La estructura del conocimiento que se construye mediante la percepción visual requiere la luz como elemento constitutivo para orientarse en el mundo. Desde los albores de la humanidad, el desarrollo del conocimiento ha privilegiado los valores de “claridad y distinción” por encima de la “oscuridad y la diferencia”. La pregunta ¿por qué es la oscuridad? se relaciona con los límites del conocimiento y del lenguaje, al mismo tiempo que sus sombríos tentáculos capturan estructuras sociales vernáculas, como el mito, el rito, la magia y el arte.

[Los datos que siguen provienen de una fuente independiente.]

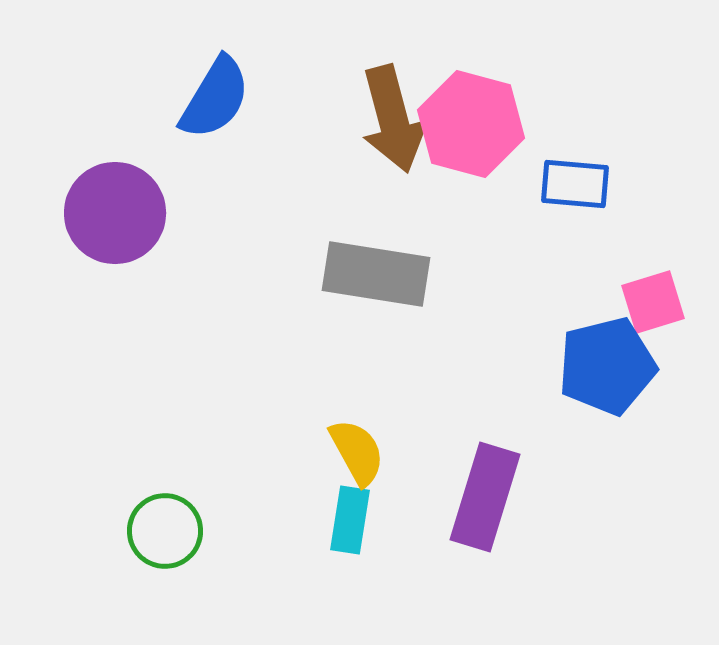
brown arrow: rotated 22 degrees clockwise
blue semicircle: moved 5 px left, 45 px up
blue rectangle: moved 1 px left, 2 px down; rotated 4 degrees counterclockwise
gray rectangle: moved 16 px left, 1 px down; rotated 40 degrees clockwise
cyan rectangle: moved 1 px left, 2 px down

En el cráneo, una cámara oscura con dos orificios y una pantalla desdobla el mundo perceptible del afuera en un acto continuo de la voluntad y la necesidad en cada parpadeo, en cada instante, encadenando el tiempo y el espacio para explorar la realidad en su incesante continuo. Andar a tientas, sin luz, en medio de la oscuridad, plantea el reto de la ceguera. Una experiencia diferente del mundo. Sin embargo, por más luces que el conocimiento técnico y científico proyecte sobre la vida del hombre para sustraerlo de las tinieblas de la ignorancia, la proporción entre lo conocido y lo desconocido estará en eterno desbalance. Dentro del cráneo se desdobla un contraespectáculo de infinita potencia que, como el firmamento, sirve de telón de fondo a las estrellas y a los viajes de la especulación, a la ensoñación y a la memoria, al olvido y a la muerte. En la filosofía índica, este espacio intercraneano se describe como chidakasha, término compuesto por la palabra que designa la mente y la palabra que designa el espacio. Así pues, lugar infinito, que pliega la potencia entera del universo dentro del recinto en el cual se sitúa, probablemente, la conciencia.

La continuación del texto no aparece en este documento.